Data section below:

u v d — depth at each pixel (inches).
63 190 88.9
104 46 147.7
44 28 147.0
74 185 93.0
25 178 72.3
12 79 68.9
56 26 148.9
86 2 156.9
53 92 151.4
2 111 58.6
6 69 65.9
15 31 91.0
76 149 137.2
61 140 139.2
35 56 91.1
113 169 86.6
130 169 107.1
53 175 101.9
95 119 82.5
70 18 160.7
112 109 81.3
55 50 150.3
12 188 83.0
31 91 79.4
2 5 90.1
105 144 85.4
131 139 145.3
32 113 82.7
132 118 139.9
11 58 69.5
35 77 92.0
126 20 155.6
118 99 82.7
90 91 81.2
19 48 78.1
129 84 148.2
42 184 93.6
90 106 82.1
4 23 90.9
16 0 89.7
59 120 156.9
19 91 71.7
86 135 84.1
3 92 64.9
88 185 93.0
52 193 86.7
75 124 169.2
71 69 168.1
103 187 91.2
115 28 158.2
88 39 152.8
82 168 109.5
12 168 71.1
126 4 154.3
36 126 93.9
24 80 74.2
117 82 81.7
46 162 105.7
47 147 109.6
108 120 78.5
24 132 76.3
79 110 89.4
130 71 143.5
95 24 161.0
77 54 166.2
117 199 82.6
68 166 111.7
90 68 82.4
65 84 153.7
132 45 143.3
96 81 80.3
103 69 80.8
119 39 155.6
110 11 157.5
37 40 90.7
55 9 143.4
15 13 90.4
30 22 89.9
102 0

End of Data section.

> [What is being asked]: Copy the records above exactly as they appear.

> [Finished task]:
u v d — depth at each pixel (inches).
63 190 88.9
104 46 147.7
44 28 147.0
74 185 93.0
25 178 72.3
12 79 68.9
56 26 148.9
86 2 156.9
53 92 151.4
2 111 58.6
6 69 65.9
15 31 91.0
76 149 137.2
61 140 139.2
35 56 91.1
113 169 86.6
130 169 107.1
53 175 101.9
95 119 82.5
70 18 160.7
112 109 81.3
55 50 150.3
12 188 83.0
31 91 79.4
2 5 90.1
105 144 85.4
131 139 145.3
32 113 82.7
132 118 139.9
11 58 69.5
35 77 92.0
126 20 155.6
118 99 82.7
90 91 81.2
19 48 78.1
129 84 148.2
42 184 93.6
90 106 82.1
4 23 90.9
16 0 89.7
59 120 156.9
19 91 71.7
86 135 84.1
3 92 64.9
88 185 93.0
52 193 86.7
75 124 169.2
71 69 168.1
103 187 91.2
115 28 158.2
88 39 152.8
82 168 109.5
12 168 71.1
126 4 154.3
36 126 93.9
24 80 74.2
117 82 81.7
46 162 105.7
47 147 109.6
108 120 78.5
24 132 76.3
79 110 89.4
130 71 143.5
95 24 161.0
77 54 166.2
117 199 82.6
68 166 111.7
90 68 82.4
65 84 153.7
132 45 143.3
96 81 80.3
103 69 80.8
119 39 155.6
110 11 157.5
37 40 90.7
55 9 143.4
15 13 90.4
30 22 89.9
102 0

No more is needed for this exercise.